Attention shifted back to Eve Hightower, who carefully made eye contact with each of the Powers. Four of them she knew were her enemies, individuals who’d voted against her opinion on nearly every proposal since the day she took office. But the other seven were supposed to be her allies—either longtime friends or carefully selected promotions, such as Candace Morgan. Were any of them still on her side now?
“I think it’s time for someone in this room to step up and take responsibility.” Candace might have used the word “someone,” but she was staring straight at the Second in Command. “The people wanted change, Eve, to fight for something they believed in, but you ignored them!”
“Leadership isn’t a popularity contest.” Eve’s conviction was strong, even if the walls around her were not. “You either believe in the Plan or you don’t!”
The meeting was about to collapse into a shouting match when Herb Howe turned to a familiar figure who was observing from a cushioned window seat.
“Sophie, please— don’t just sit there! Tell us what we should do!”
Sophie Temporale had remained in the building when the panicked calls had started flooding in, and had watched chaos descend upon The Seems with her typically detached amusement.
“Oh, no!” The Time Being laughed. “You kids are going to have to sort this one out for yourselves.”

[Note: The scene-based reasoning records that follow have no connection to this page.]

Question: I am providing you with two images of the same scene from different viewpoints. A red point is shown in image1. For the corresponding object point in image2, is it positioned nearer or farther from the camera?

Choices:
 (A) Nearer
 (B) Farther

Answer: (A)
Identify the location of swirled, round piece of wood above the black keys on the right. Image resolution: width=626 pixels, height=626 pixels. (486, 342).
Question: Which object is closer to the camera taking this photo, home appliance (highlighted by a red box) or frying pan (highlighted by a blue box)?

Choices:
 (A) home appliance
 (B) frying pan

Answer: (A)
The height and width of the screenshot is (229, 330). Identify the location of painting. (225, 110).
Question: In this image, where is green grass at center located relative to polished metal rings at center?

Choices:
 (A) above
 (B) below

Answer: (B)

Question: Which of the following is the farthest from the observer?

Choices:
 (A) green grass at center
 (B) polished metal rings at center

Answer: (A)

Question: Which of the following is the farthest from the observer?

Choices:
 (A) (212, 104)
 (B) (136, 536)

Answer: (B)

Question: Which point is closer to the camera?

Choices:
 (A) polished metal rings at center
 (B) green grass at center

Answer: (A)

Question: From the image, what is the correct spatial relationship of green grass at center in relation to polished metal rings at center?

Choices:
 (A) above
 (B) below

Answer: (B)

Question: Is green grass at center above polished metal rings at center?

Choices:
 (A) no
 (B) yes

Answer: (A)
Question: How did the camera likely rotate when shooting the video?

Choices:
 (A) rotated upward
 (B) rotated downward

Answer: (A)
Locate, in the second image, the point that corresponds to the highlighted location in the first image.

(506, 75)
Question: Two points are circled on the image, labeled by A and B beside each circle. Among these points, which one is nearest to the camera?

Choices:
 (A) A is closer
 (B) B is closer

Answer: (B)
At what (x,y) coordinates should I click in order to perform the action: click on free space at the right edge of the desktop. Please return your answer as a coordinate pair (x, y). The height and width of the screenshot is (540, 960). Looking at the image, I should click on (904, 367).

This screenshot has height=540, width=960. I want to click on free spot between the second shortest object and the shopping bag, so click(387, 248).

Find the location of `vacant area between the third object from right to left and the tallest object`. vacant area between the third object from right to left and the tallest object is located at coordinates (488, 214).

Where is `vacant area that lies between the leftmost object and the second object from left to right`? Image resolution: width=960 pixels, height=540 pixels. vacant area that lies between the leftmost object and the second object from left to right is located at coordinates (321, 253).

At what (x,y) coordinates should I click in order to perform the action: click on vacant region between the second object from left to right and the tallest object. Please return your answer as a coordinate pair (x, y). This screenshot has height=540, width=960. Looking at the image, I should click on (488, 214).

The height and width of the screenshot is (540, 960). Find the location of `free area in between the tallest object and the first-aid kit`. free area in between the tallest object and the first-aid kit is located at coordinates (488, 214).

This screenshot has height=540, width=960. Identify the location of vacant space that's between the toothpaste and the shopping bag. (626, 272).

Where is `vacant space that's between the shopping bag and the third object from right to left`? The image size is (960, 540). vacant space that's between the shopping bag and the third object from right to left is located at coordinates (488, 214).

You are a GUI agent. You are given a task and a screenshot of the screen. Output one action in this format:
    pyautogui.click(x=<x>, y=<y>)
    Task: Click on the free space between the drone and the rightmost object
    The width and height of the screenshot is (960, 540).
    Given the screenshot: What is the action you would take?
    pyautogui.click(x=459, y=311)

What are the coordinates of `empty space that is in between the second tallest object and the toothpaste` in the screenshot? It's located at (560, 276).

Once again, Eve Hightower’s blood boiled at her mother’s smug indifference, but before she could unleash the wrath only a daughter possessed, a heart-stopping
BLAST
blew the conference room door off its hinges.
Heads ducked and the Powers That Be went scrambling for cover, as the floor-to-ceiling windows that made this one of the best views in The Seems shattered into a million little pieces.
“Nobody moves!”
When the sound of falling glass faded and the dust in the air settled, a slender figure recognized by all in the room stepped through the still-smoldering debris. She was followed by a dozen armed men, men who, like Lena Zorn, had black waves emblazoned on the chests of their white bodysuits.
“Now, this can be a bloodless revolution, or we can paint the town red,” she snapped, a fiendish grin on her pale face. “The choice is up to you.”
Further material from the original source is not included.